Given records
- Opening Delimiter -

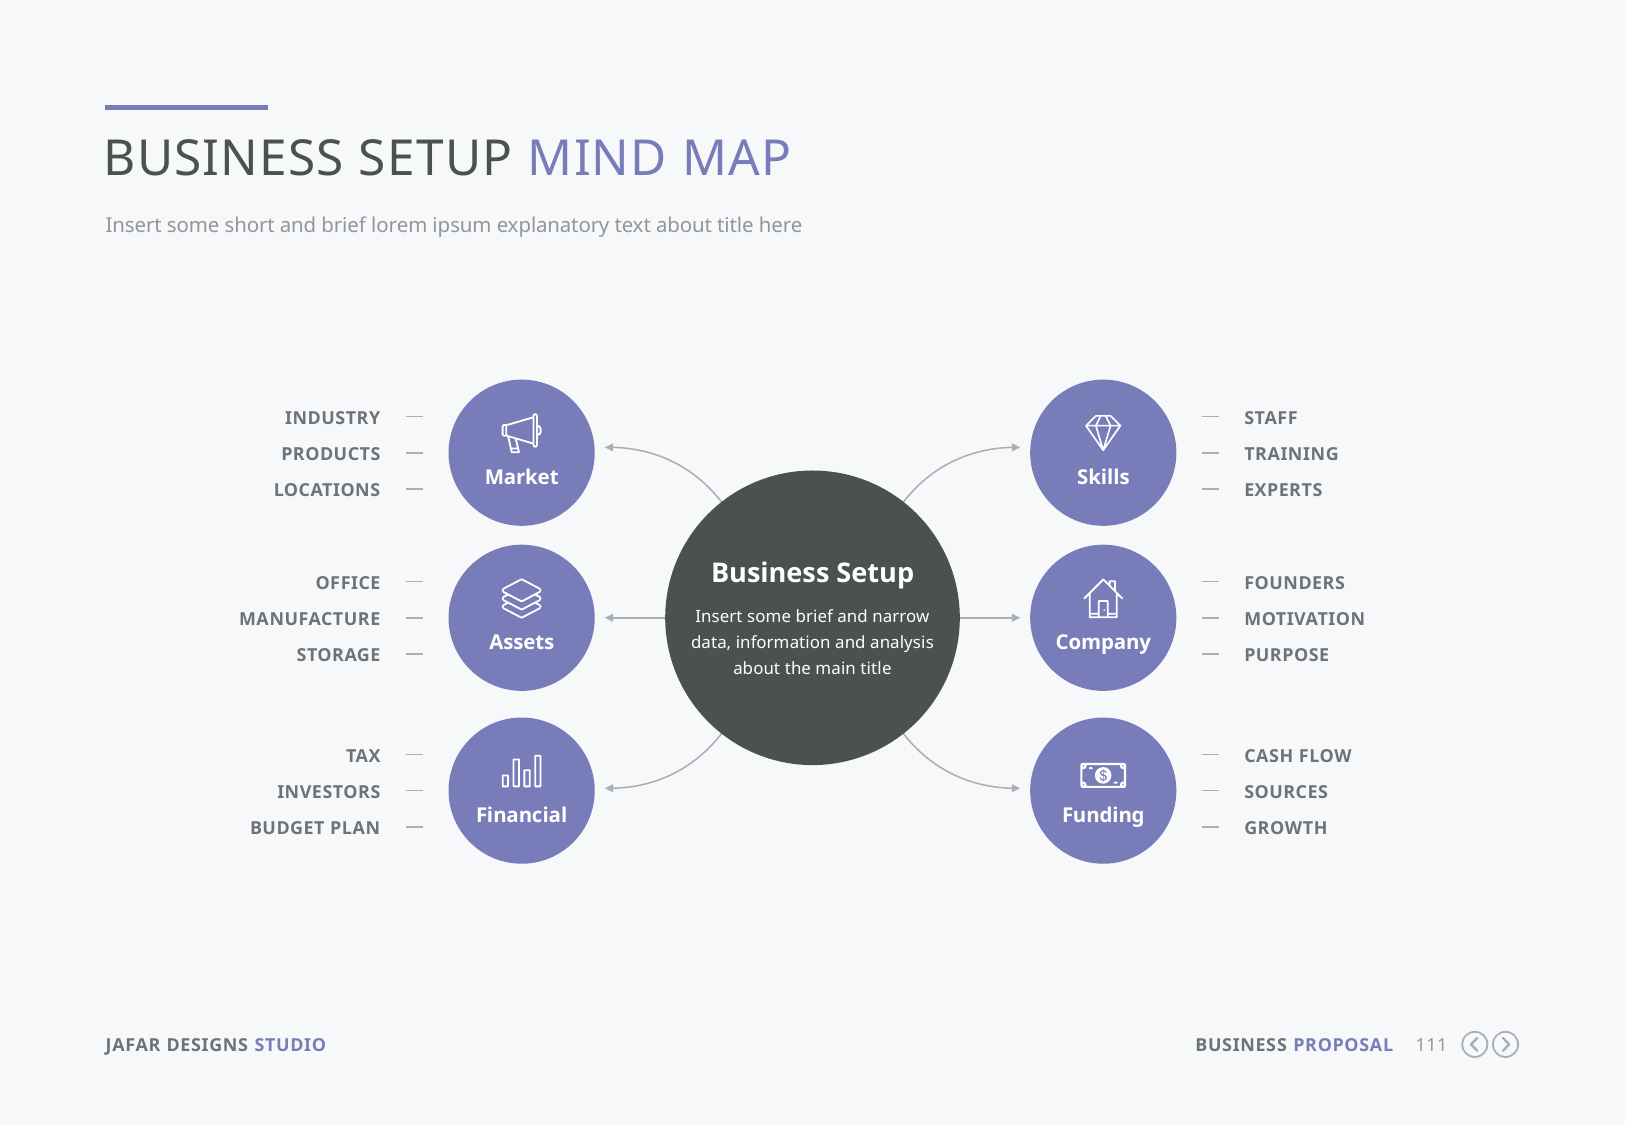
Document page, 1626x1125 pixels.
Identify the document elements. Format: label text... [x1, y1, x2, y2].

text_box Skills [1037, 463, 1169, 489]
text_box [501, 774, 509, 788]
text_box Assets [456, 628, 587, 654]
text_box [447, 543, 596, 653]
text_box [456, 654, 587, 692]
text_box [1083, 578, 1124, 619]
text_box [1080, 762, 1127, 788]
text_box Market [456, 463, 587, 489]
text_box [501, 578, 542, 619]
text_box [1029, 378, 1178, 487]
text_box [1202, 571, 1444, 666]
text_box [512, 758, 520, 788]
text_box [447, 716, 596, 826]
text_box [501, 413, 542, 454]
text_box [664, 469, 961, 767]
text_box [1202, 406, 1444, 501]
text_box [1202, 744, 1444, 839]
text_box [1085, 415, 1122, 452]
list Insert some short and brief lorem ipsum explanatory text about title here [105, 209, 1519, 241]
text_box [1029, 543, 1178, 652]
text_box [457, 489, 587, 527]
text_box [447, 378, 596, 488]
list Business setup mind map [103, 125, 1518, 188]
text_box Company [1037, 628, 1169, 654]
text_box [523, 769, 531, 788]
text_box [457, 827, 587, 865]
text_box Funding [1037, 801, 1169, 827]
text_box [904, 443, 1021, 502]
text_box [534, 754, 542, 788]
text_box Financial [456, 801, 587, 827]
text_box [1038, 827, 1168, 865]
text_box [180, 744, 423, 839]
text_box [904, 734, 1021, 793]
text_box [604, 734, 721, 793]
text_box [690, 554, 935, 680]
text_box [604, 443, 721, 502]
text_box [1038, 489, 1168, 527]
text_box [1038, 654, 1168, 692]
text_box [180, 571, 423, 666]
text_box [180, 406, 423, 501]
text_box [1029, 716, 1178, 825]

- Closing Delimiter -

Task to complete
Copy the entries character for character, excluding any pictures.

Answer box
Document page, 1626x1125 pixels.
Identify the document elements. Format: label text... [x1, y1, x2, y2].

text_box Skills [1037, 463, 1169, 489]
text_box [501, 774, 509, 788]
text_box Assets [456, 628, 587, 654]
text_box [447, 543, 596, 653]
text_box [456, 654, 587, 692]
text_box [1083, 578, 1124, 619]
text_box [1080, 762, 1127, 788]
text_box Market [456, 463, 587, 489]
text_box [501, 578, 542, 619]
text_box [1029, 378, 1178, 487]
text_box [1202, 571, 1444, 666]
text_box [512, 758, 520, 788]
text_box [447, 716, 596, 826]
text_box [501, 413, 542, 454]
text_box [664, 469, 961, 767]
text_box [1202, 406, 1444, 501]
text_box [1202, 744, 1444, 839]
text_box [1085, 415, 1122, 452]
list Insert some short and brief lorem ipsum explanatory text about title here [105, 209, 1519, 241]
text_box [1029, 543, 1178, 652]
text_box [457, 489, 587, 527]
text_box [447, 378, 596, 488]
list Business setup mind map [103, 125, 1518, 188]
text_box Company [1037, 628, 1169, 654]
text_box [523, 769, 531, 788]
text_box [457, 827, 587, 865]
text_box Funding [1037, 801, 1169, 827]
text_box [904, 443, 1021, 502]
text_box [534, 754, 542, 788]
text_box Financial [456, 801, 587, 827]
text_box [1038, 827, 1168, 865]
text_box [180, 744, 423, 839]
text_box [904, 734, 1021, 793]
text_box [604, 734, 721, 793]
text_box [690, 554, 935, 680]
text_box [604, 443, 721, 502]
text_box [1038, 489, 1168, 527]
text_box [1038, 654, 1168, 692]
text_box [180, 571, 423, 666]
text_box [180, 406, 423, 501]
text_box [1029, 716, 1178, 825]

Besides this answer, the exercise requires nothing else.